Great article. I worked my way through a couple of smartphone apps when I finally landed on MLMP. I’ve almost entirely stopped using my Seconic. It’s a hand app, affordable and always with you (have phone will measure light).

I agree man! It’s a truly amazing app and blew my Minolta meter out of the water. Thanks for reading, cheers!

I love the MLMP! The best app for iPhone and really easy to use.

Hi there, thanks for the article! For iOS users I cannot recommend LightMe enough. It is a fantastic app, very well made, tons of features.

I’m not one who normally endorses products, but MyLightMeter works great. I’ve been using it for a couple years since my beloved Zone VI modified Gossen Luna Pro died. It has proven unerringly accurate and is good enough to check other meters, including built in ones, against it

This is so helpful, John! I don’t have a handheld meter. I have an app, but don’t love it. I just downloaded this app and I’m excited to give it a try. Thanks for sharing your experience with it.

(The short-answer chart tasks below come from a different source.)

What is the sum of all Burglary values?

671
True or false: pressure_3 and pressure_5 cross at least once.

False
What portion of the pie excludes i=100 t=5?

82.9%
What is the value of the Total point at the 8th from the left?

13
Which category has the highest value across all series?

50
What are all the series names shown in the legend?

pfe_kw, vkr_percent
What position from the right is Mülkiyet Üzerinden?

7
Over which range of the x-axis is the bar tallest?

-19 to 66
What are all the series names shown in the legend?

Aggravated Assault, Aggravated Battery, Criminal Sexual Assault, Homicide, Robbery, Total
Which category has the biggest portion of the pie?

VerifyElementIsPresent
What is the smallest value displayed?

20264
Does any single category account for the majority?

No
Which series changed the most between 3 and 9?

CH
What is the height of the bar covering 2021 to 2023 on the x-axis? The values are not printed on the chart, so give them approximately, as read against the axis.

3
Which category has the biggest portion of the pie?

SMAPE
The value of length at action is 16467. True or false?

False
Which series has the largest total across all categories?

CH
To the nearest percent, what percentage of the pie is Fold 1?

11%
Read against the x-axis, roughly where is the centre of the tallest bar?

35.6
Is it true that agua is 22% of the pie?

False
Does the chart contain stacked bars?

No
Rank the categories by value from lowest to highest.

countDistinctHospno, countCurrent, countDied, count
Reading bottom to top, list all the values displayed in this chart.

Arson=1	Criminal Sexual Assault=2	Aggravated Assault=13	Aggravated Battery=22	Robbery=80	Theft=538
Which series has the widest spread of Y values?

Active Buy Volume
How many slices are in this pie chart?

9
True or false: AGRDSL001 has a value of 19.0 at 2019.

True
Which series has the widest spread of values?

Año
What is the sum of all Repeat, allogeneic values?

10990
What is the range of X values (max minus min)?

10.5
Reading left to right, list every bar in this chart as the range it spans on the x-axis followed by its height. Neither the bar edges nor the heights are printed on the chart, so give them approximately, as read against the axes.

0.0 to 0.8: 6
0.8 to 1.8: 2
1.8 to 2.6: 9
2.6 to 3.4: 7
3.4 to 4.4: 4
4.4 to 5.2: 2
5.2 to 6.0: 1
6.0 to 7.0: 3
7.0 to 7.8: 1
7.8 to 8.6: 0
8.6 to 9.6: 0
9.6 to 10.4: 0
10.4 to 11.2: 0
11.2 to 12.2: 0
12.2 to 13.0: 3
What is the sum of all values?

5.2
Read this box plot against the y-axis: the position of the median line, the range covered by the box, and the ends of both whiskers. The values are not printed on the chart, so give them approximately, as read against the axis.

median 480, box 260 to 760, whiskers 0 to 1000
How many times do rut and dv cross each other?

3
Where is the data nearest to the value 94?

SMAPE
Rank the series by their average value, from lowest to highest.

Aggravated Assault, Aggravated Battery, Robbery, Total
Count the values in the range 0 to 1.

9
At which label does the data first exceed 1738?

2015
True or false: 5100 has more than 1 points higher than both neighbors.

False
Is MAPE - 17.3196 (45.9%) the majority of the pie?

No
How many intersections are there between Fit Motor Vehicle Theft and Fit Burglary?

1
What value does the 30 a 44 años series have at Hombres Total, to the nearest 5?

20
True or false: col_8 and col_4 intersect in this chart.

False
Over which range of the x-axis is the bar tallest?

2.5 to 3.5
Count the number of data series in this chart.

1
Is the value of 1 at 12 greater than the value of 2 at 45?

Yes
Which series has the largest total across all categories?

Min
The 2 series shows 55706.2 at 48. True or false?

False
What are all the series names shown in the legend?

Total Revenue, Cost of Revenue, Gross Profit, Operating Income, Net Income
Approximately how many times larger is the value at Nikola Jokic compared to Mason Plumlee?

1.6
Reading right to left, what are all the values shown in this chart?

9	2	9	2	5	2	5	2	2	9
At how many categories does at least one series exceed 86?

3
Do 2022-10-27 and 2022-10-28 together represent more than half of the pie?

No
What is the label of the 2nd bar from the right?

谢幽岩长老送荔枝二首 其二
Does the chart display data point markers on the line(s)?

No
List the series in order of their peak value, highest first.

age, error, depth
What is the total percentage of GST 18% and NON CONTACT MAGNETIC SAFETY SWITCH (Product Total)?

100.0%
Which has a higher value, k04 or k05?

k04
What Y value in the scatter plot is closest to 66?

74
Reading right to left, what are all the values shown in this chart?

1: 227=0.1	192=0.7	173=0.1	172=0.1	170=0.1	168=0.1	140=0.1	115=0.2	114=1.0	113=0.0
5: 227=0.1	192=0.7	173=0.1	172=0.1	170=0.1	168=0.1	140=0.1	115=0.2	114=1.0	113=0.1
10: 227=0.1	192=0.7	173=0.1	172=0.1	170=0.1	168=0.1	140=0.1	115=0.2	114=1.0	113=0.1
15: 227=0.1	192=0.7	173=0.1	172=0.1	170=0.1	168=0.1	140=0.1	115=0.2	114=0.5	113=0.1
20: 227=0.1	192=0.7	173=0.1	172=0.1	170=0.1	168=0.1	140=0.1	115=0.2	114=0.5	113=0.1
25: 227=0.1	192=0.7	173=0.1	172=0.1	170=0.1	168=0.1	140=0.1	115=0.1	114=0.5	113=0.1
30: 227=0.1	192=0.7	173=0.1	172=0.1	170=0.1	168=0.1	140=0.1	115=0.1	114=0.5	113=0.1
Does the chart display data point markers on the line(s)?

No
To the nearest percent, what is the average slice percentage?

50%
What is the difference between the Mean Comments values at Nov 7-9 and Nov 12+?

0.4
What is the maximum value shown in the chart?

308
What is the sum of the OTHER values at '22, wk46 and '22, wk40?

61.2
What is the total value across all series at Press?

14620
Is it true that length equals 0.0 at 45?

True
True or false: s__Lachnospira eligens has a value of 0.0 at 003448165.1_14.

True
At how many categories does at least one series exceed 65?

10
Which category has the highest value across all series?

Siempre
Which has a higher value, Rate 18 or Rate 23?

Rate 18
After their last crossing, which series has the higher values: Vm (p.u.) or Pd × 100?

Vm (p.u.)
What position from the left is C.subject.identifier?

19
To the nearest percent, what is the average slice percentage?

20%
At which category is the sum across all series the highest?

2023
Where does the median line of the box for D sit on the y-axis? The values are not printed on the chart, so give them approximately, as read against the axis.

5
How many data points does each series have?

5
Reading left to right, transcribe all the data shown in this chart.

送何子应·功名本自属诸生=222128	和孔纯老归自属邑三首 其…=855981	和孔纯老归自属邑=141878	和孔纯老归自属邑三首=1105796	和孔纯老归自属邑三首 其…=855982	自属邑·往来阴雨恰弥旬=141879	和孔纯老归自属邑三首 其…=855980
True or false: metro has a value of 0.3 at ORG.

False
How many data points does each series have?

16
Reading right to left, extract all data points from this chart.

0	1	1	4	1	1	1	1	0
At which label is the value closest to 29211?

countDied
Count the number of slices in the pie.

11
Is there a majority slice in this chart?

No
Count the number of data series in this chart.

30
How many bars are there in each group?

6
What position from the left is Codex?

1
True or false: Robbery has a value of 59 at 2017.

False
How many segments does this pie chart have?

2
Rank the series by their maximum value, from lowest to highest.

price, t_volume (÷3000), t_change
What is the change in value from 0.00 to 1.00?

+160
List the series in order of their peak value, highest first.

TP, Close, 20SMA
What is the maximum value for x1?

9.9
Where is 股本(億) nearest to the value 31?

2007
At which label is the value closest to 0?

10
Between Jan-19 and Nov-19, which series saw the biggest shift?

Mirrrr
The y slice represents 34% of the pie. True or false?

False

Thank you, John! Simply one of the best articles I’ve read on this. I have a pricey Sekonic meter but found the UI on the MLMP so much easier, and it’s wicked accurate. I also like that I don’t have to carry another piece of equipment to a location.

The IOS versions may work well, but the android version you mentioned, as well as others, don’t work with some phones, Galaxy S10 is one. I actually bought it before I found out it doesn’t work on my phone. So still carrying around my GLP, will see how well LMP works when I get around to upgrading to a newer phone.

TS, thank you! This is so helpful!

I tried almost every light meter app on the play store and none of them seemed to meter correctly, at least compared to known good readings in my digital camera. The apps were very inconsistent and I fear that relying on them is less likely to provide accurate exposure than just using the sunny 16 rule. Negative film is pretty forgiving though. I don’t know if the issue is my phone (oneplus 7t) user error or just not accurate algorithms in the apps.

Looks like your experience is better – perhaps the iPhone sensor is just superior and gives accurate results.